In the corporate side of the episode, Ward and Joy emerge as easily the most compelling and complex characters on this show, the two acknowledging they are now on divergent paths, him wanting out and to escape and start over, her determined to fight back and reclaim the corporate job and life she grew to adore. Plus, we get a vague reference to Jessica Jones as the drunk private investigator Joy hired to dig up dirt on the other board members.

In the China side, Claire overtakes both Danny and Colleen as the dominant personality carrying the majority of the drama as well as dialogue. It's almost as if the writers leaned into Rosario Dawson's strengths due to the realization that Danny just kind of sucks as a character (at the very least, his mission planning skills could use some work) and Colleen is so tethered to him that she's also losing some of what made her so strong in the early episodes. Either way, the trip to China does at least give us Iron Fist 's adequate attempt at a Jackie Chan Drunken Master fight scene, and ends with the group apprehending Madame Gao after defeating her bodyguards. How exactly Claire held her own in the kerfuffle is a mystery, unless Colleen's self-defense classes really are that amazing.

Episodes 9 - "The Mistress of All Agonies"

Funny thing about killing someone who has previously been resurrected by The Hand: they just keep coming back. Good to know for the future with Elektra on Daredevil. More pressingly, though, it means Harold returns from the dead...again...except this time his mental capacities have been impacted, leading to him wandering around the city, freaking out little kids, barfing mud in front of a street vendor. Hilariously, when he happens upon the Rand headquarters in the wee hours of the morning he mumbles, "Rand. I'm Rand. No, I'm Meach...Meachum. Why isn't it my name?"

He finally regains his mental capacities when he tours the empty Rand offices and realizes both Ward and Joy have been fired. And then he calls Kyle the intern....

Okay. This Harold-Kyle mentor relationship is such an insignificant part of the episode and season. I really shouldn't keep harping on it.

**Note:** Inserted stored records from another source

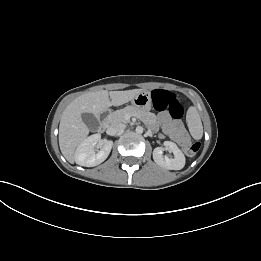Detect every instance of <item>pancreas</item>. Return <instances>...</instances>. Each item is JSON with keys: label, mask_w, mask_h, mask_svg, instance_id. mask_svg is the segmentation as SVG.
<instances>
[{"label": "pancreas", "mask_w": 261, "mask_h": 261, "mask_svg": "<svg viewBox=\"0 0 261 261\" xmlns=\"http://www.w3.org/2000/svg\"><path fill=\"white\" fill-rule=\"evenodd\" d=\"M127 115L137 116L145 121L155 118V115L150 112L143 111L135 106H127L124 109L109 114L107 117V123L109 125L115 123H128L129 119L126 117Z\"/></svg>", "instance_id": "obj_1"}]
</instances>
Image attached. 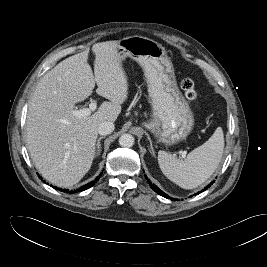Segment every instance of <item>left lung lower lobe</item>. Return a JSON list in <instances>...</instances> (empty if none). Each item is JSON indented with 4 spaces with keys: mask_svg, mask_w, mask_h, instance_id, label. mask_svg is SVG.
I'll use <instances>...</instances> for the list:
<instances>
[{
    "mask_svg": "<svg viewBox=\"0 0 267 267\" xmlns=\"http://www.w3.org/2000/svg\"><path fill=\"white\" fill-rule=\"evenodd\" d=\"M145 177H146V179H147V176H145ZM147 181H148V184H150L151 188H152L156 193H158L159 195H161V196H163V197H165V198H167V199L170 198L167 194H165L163 191H161L155 184H152V183L150 182L149 179H147ZM213 182H214V181H213ZM213 182H211L210 185H212ZM210 185H208L207 187H205L202 191L198 192L197 194H199V193L205 191L208 187H210ZM171 200L175 201L176 199L171 198Z\"/></svg>",
    "mask_w": 267,
    "mask_h": 267,
    "instance_id": "1",
    "label": "left lung lower lobe"
}]
</instances>
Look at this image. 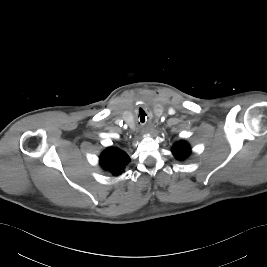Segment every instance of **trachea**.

After all, the rest of "Mistress of All Agonies" is devoted to Madame Gao pulling a Spike on Buffy season 4 or Angelus on Angel season 4 by being a verbal disruptor, i.e., a prisoner who rains down uncomfortable truths on their captors and delights in witnessing the ensuing emotional drama. As such, she tears Claire and Colleen apart using just her words, and then delights in watching Colleen slowly succumb to a poison she was exposed to in China.

Cool. That's great...So, about Harold and Kyle. Reunited for the first time in what must be 7 episodes, the first thing Harold says to Kyle is, "You talk a lot." And, then, in classic Harold-Kyle fashion the former belittles the latter in hilariously nonchalant fashion.

Harold then kills Kyle.

Whoa. Hold on. What? Yeah, it turns out the people who come back from The Hand cure come back wrong, increasingly so with each subsequent resurrection. Harold's on resurrection #2 meaning he might speak of peace and mending fences but he can't stop his increasingly violent impulses from taking over. So, when he offers Kyle fancy ice cream and Kyle asks if there is any vanilla he brutally murders him (it's Iron Fist 's "No Wire Hangers!" moment). When Ward asks to be left alone Harold plants drugs in his car and has him committed to the same mental hospital Danny visited oh so long ago. Now, Joy has uncovered Harold in the penthouse and shared a tearful reunion. She has no idea how much danger she is in.

Oh, also, Danny uses his Iron Fist powers to save Colleen, and then she and her sensei take him away.

Fine. Whatever. Can we get back to Ward, Joy and Harold now?